[WRITTEN EXERCISE 1] Give the part of the records below that opens with the line containing "green circle at" and runs through the end of the records as a JSON list of strings, one string per line, with blank lines skipped and the pictures left out.

[TEXT]
◇ ◇ ◇ ◇ ◇
But you raise a good point. The only other mitigating factor there is a house is not just an investment. You live in them. We buy houses to live in. The whole idea that this is somehow an investment thing, I think has taken a disproportionate amount of the conversation.
That's because some people tell stories about getting rich off of it. Everybody thinks that's the way to get rich. It's a widely held belief, which is why we're recording this podcast, to point out it doesn't always work out well, easily, or in every location.
Josh Sheluk
Yeah. It seems like it's been really a frustrating couple years for buyers, because on the one hand, the prices were too high and going up, up, up, up, and they had to stick their neck out to buy something. Now, prices are coming down, and they're getting all giddy. But then they look at their interest rates on the mortgage potentially, and they're like, "Oh. Well, I'm not in any better position now." I feel for those people, because it's just been that type of couple years. It's been very frustrating.
Colin White
Josh, you are those people. That's why you feel for those people. It's very clear exactly where you are in the whole groups of people think.
Josh Sheluk
We know that. But I went in eyes wide open, knowing that I was going to buy at the top.
Colin White
Yeah. No. Flip back to previous podcasts and us making comments on how that's just fine. I'll send you on a treasure hunt, because that podcast is out there.
Do you want to move on to the second sacred cow?
◇ ◇ ◇ ◇ ◇
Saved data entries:
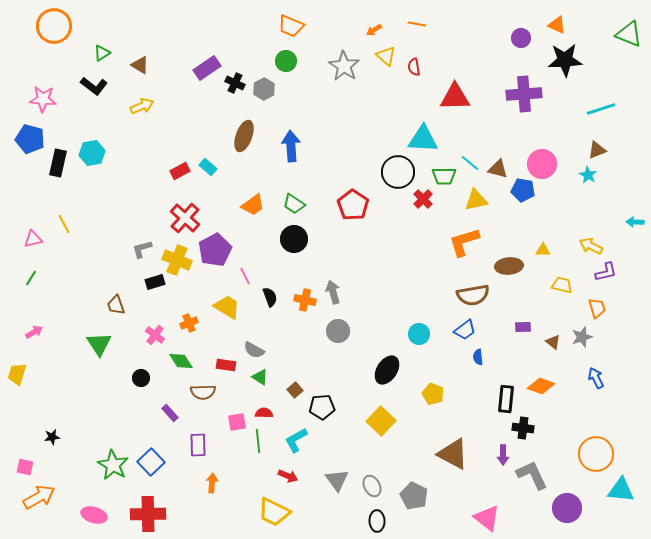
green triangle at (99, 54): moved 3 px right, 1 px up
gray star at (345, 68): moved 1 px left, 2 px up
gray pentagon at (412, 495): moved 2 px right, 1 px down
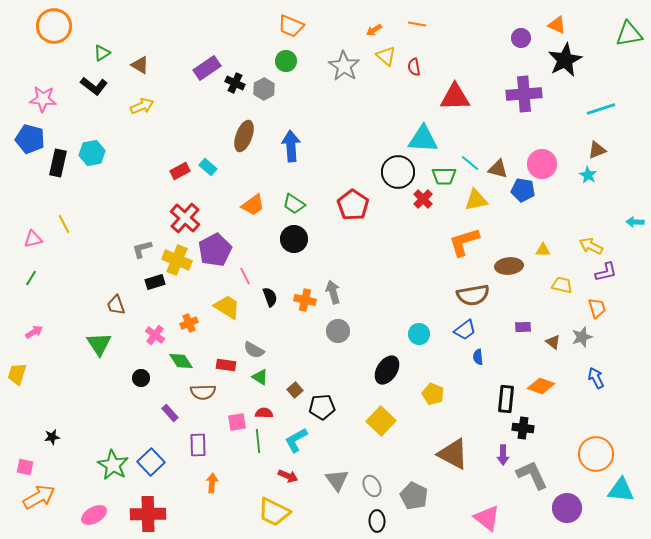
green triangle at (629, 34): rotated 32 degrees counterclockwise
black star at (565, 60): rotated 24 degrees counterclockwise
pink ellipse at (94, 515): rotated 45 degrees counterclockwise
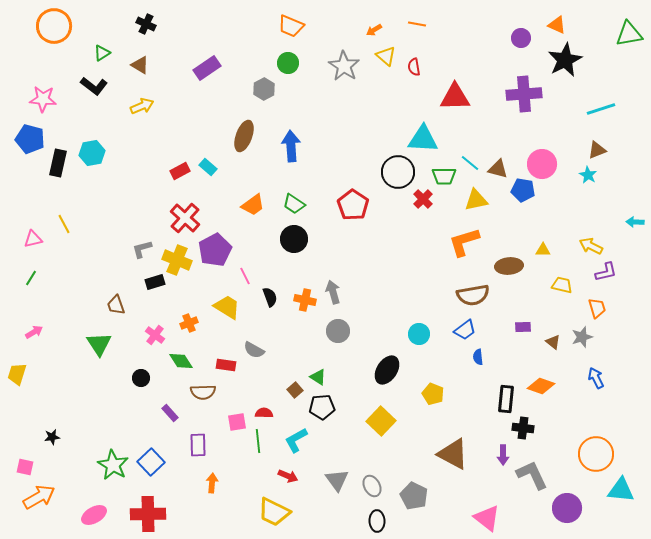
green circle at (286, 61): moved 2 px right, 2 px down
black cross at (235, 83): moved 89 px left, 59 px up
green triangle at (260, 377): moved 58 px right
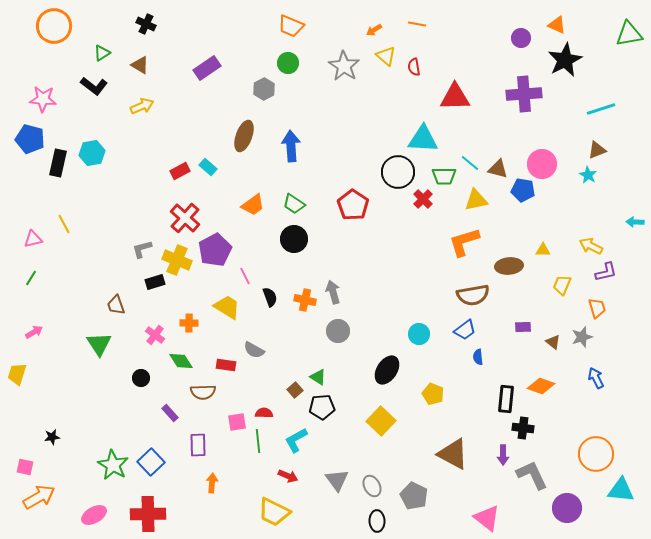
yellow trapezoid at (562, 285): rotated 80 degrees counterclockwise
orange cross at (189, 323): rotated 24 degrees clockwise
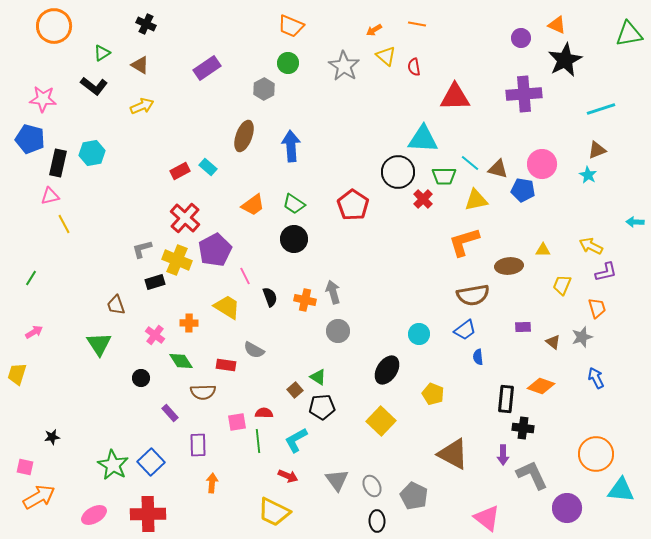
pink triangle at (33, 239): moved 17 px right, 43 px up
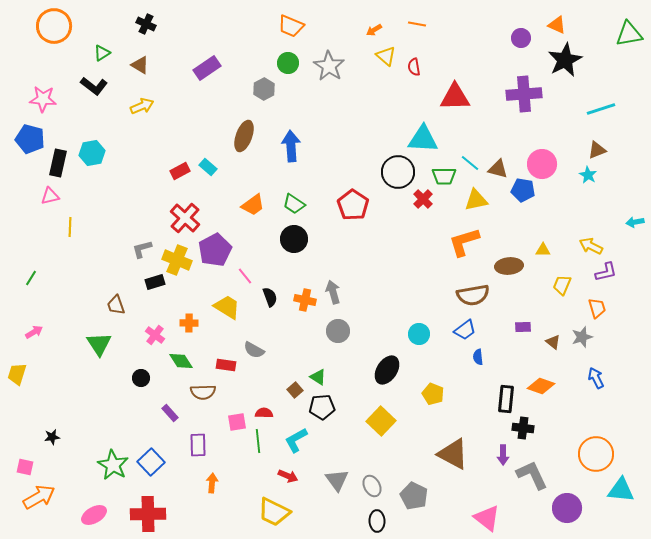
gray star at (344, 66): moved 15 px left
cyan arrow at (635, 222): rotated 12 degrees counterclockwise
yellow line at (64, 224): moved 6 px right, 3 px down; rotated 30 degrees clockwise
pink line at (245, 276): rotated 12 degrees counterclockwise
◇ ◇ ◇ ◇ ◇
[WRITTEN EXERCISE 2] How would you translate the sentence "We buy houses to live in." from the podcast transcript above into Spanish?

[COMPLETE ANSWER 1]
[
  "green circle at (286, 61): moved 2 px right, 2 px down",
  "black cross at (235, 83): moved 89 px left, 59 px up",
  "green triangle at (260, 377): moved 58 px right",
  "yellow trapezoid at (562, 285): rotated 80 degrees counterclockwise",
  "orange cross at (189, 323): rotated 24 degrees clockwise",
  "pink triangle at (33, 239): moved 17 px right, 43 px up",
  "gray star at (344, 66): moved 15 px left",
  "cyan arrow at (635, 222): rotated 12 degrees counterclockwise",
  "yellow line at (64, 224): moved 6 px right, 3 px down; rotated 30 degrees clockwise",
  "pink line at (245, 276): rotated 12 degrees counterclockwise"
]

[COMPLETE ANSWER 2] Compramos casas para vivir en ellas.